Fikir Sahibi Damaklar

Fikir Sahibi Damaklar

"Al eline büyüteci, etiket hafiyeliği yap! Gerçek gıdayı ara ve paranı sadece gerçek olana yatır"
Resmî site fikirsahibidamaklar.org

Fikir Sahibi Damaklar, yüzbini aşkın üyesiyle 130 ülkede yer sahibi olan Slow Food hareketinin Türkiye’deki aktif topluluğudur. Türkiye'de Defne Koryürek tarafından kurulan Fikir Sahibi Damaklar, gerçek gıda, doğasına saygılı tarım ve sürdürülebilir tüketim konularında kampanyalar düzenleyerek şehirli tüketiciye alışkanlıklarını sorgulatmayı hedeflemektedir.[1]

Biliyorlar ki bugün markette satılan lezzetsiz domates ancak “satın aldıkları sürece” reyondaki yerini muhafaza edebilir.
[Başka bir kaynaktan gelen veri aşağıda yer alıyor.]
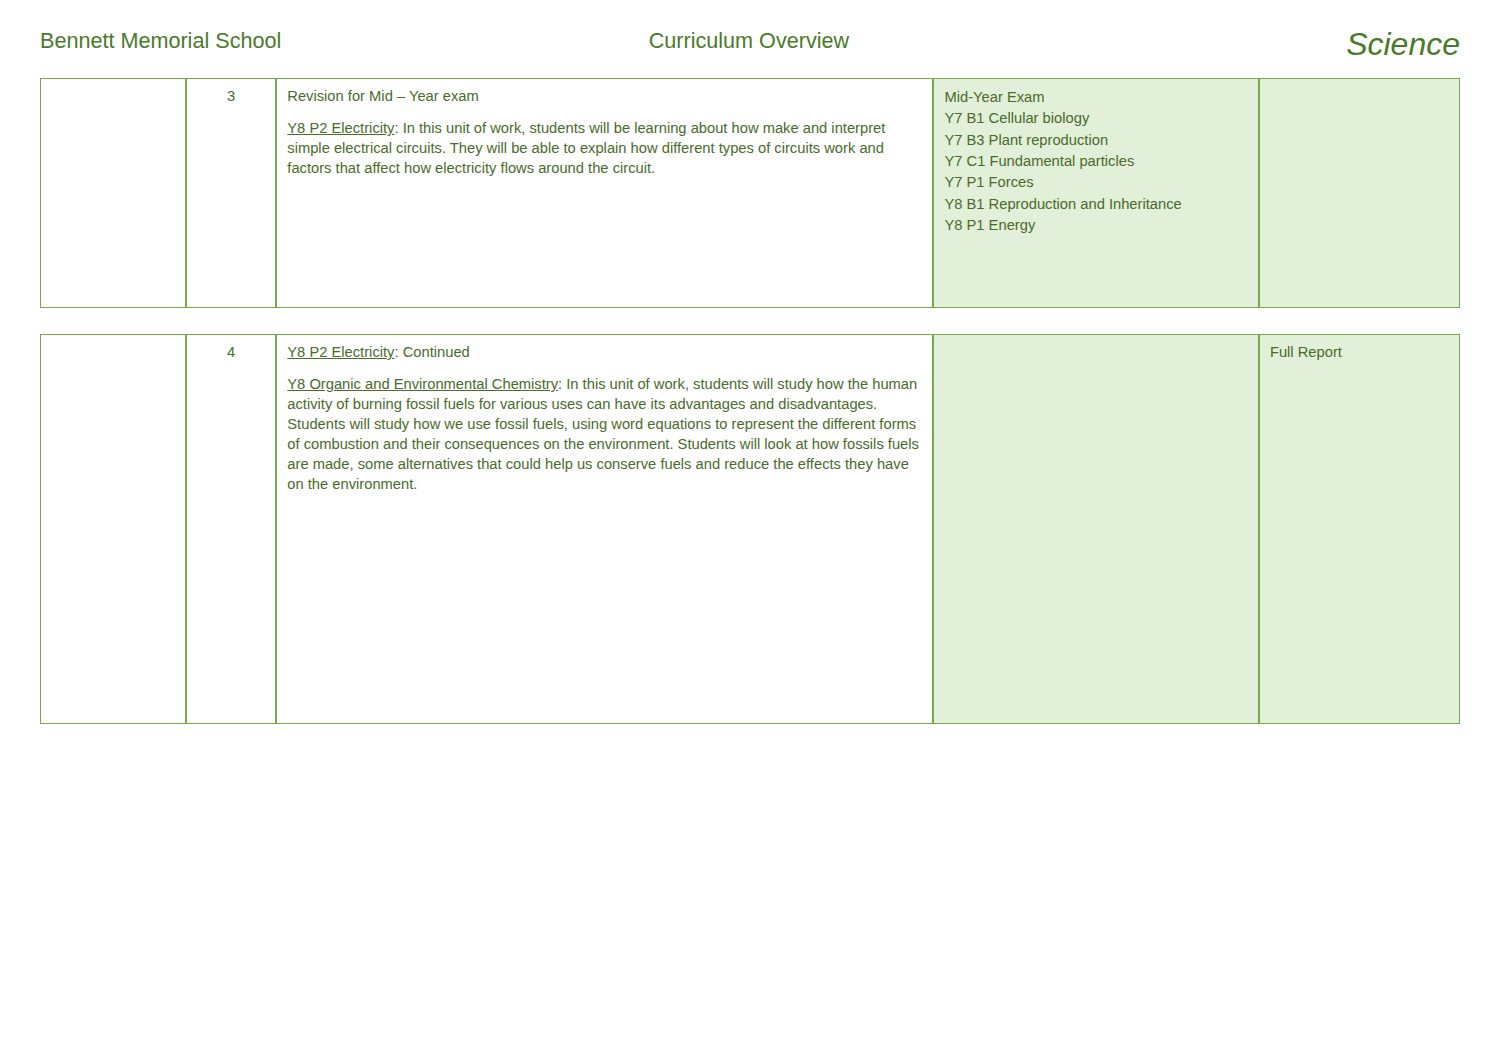Bennett Memorial School
Curriculum Overview
Science
| | 3 | Revision for Mid – Year exam Y8 P2 Electricity : In this unit of work, students will be learning about how make and interpret simple electrical circuits. They will be able to explain how different types of circuits work and factors that affect how electricity flows around the circuit. | Mid-Year Exam Y7 B1 Cellular biology Y7 B3 Plant reproduction Y7 C1 Fundamental particles Y7 P1 Forces Y8 B1 Reproduction and Inheritance Y8 P1 Energy | |
| | 4 | Y8 P2 Electricity : Continued Y8 Organic and Environmental Chemistry : In this unit of work, students will study how the human activity of burning fossil fuels for various uses can have its advantages and disadvantages. Students will study how we use fossil fuels, using word equations to represent the different forms of combustion and their consequences on the environment. Students will look at how fossils fuels are made, some alternatives that could help us conserve fuels and reduce the effects they have on the environment. | | Full Report |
Eğer “mevsiminde” almaya karar verirlerse, üretici de mevsiminde üretecektir.

—Fikir Sahibi Damaklar

Fikir Sahibi Damaklar, şehirli bireylerin, geceye kadar açık kalan hipermarketlerin insanı tembelliğe iten konforu karşısında, satılan yoğurdun “gerçekten” yoğurt, ekmeğin “gerçekten” ekmek olup olmadığını düşünmeyi bıraktığını ve nihayetinde, gıda yerine gıdaymış gibi yapan, büyük üreticilerin kârını arttırma odaklı Ar-Ge çalışmalarının karşılığı olarak, pek çok endüstriyel ürünü tükettiğini ileri sürerek, bu gerçek gıdadan ayrı düşme haline çözümler üreten çalışmalar yürütmektedir.

Yürütülen kampanyalar

İstanbul Lüfer'e Hasret Kalmasın

İstanbul'un balıklarından olan lüferin yokolmasına karşı, İstanbul Büyükşehir Belediyesi'nin ve Türk Deniz Araştırmaları Vakfı'nın katkılarıyla bir kampanya düzenlenmiştir.[2][3]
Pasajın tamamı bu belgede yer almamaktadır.